Micah distributed this message announcing his win:
The Federal Judge ruled that I can move into the dorm in January 2010. His decision clearly stated that I would be a positive asset to the university. It was the affidavits by my peers and my professors at Oakland University who made it clear that I would continue to be a great OU student and that I should have the right to the full college experience. Even though the case has taken more than two years, I am extremely happy with the decision. I am extremely pleased that the court said that “I am a student” and recognized my educational efforts. I look forward to living in the dorm.
Oakland University has been a pioneer in providing post-secondary educational opportunities to persons with intellectual disabilities, I hope they will continue to do so. This decision is just one step in the process and I hope Oakland recognizes the value at being a leader in post-secondary inclusive opportunities (check out www.Thinkcollege.net).
I really look forward to having people read/listen to their comments on my blog and on facebook. You can check out the articles in the Detroit News by Marisa Schultz, Oakland Press by Jerry Wolffe, and NPR’s Morning Edition with Joseph Shapiro.
I have learned that it is hard to fight battles for justice and inclusion. I also learned that when we create community we can change the world. This struggle will help many other people in colleges across the country. I hope that other students with disabilities continue to dream big and fight for what they believe in.
I could never have done this without the love of my family, the support of friends and as well as my great lawyer Chris Davis from Michigan Protection and Advocacy Service.
Check out my website: www.throughthesamedoor.com
Love and Justice,
Micah’s victory has been covered everywhere from the AP, to Chicago Tribune, to NPR, Free Press, the Detroit News, Oakland Press, Flint Journal, Michigan Radio, Wall Street Journal, and on many blogs and social networking websites.

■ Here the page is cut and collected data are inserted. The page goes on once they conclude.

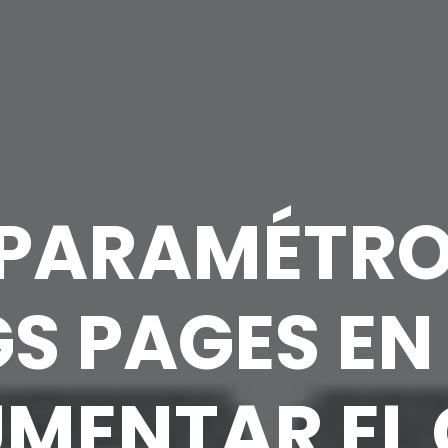
PARAMÉTRO
S PAGES E
MENTAR EL 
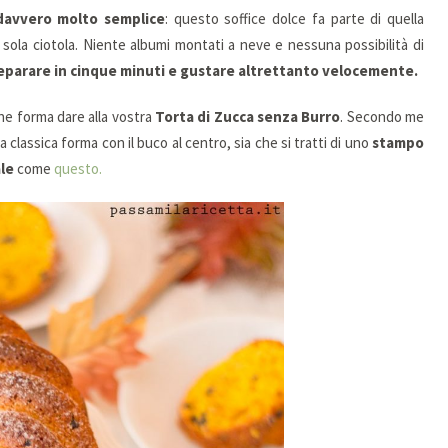
davvero molto semplice
: questo soffice dolce fa parte di quella
 sola ciotola. Niente albumi montati a neve e nessuna possibilità di
eparare in cinque minuti e gustare altrettanto velocemente.
che forma dare alla vostra
Torta di Zucca senza Burro
. Secondo me
a classica forma con il buco al centro, sia che si tratti di uno
stampo
le
come
questo.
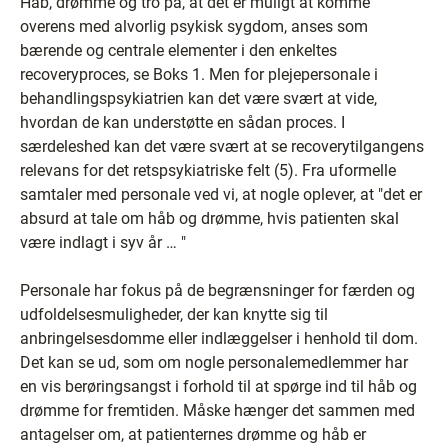
Håb, drømme og tro på, at det er muligt at komme
overens med alvorlig psykisk sygdom, anses som
bærende og centrale elementer i den enkeltes
recoveryproces, se Boks 1. Men for plejepersonale i
behandlingspsykiatrien kan det være svært at vide,
hvordan de kan understøtte en sådan proces. I
særdeleshed kan det være svært at se recoverytilgangens
relevans for det retspsykiatriske felt (5). Fra uformelle
samtaler med personale ved vi, at nogle oplever, at "det er
absurd at tale om håb og drømme, hvis patienten skal
være indlagt i syv år … "
Personale har fokus på de begrænsninger for færden og
udfoldelsesmuligheder, der kan knytte sig til
anbringelsesdomme eller indlæggelser i henhold til dom.
Det kan se ud, som om nogle personalemedlemmer har
en vis berøringsangst i forhold til at spørge ind til håb og
drømme for fremtiden. Måske hænger det sammen med
antagelser om, at patienternes drømme og håb er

This blog post frames Micah as a civil rights pioneer “in the same class…as James Meredith, who had to sue to attend and live in the dorms at the University of Mississippi in the 1960’s because he was black.”
CNN selected Micah as one of its “Intriguing people for December 30, 2009”.
Local Detroit Fox2 News did a great interview with Micah’s hard working and skilled lawyer, Chris Davis of Michigan Protection and Advocacy Service Inc. You can watch the 3 minute piece here.
Recognizing the Leaders who came before us
In April 1977, seven years before Micah was born, over 100 disabled activists “sat in” at the Federal Building of the Department of Health, Education, and Welfare in San Francisco– refusing to leave until the rules and regulations of Section 504 of the Rehabilitation Act were signed. Section 504, modeled on Title VI of the Civil Rights Act of 1964, prohibited discrimination against people with disabilities in federally funded programs.
Nearly four weeks into the sit-in, HEW Secretary Joseph Califano finally endorsed the regulations. The demonstration, led by Judith Heumann still remains the longest sit in of a federal building, and sadly, very few of us know of this event.
Judge Duggan ruled that Micah could live in the dorm based on Section 504. Today we remember those who courageously refused to be silent, who sang, hummed, and signed “We shall not, we shall not be moved!” during that month long sit in. Their demonstration and determination have opened many, many doors since 1977, including Micah’s door to the dorm.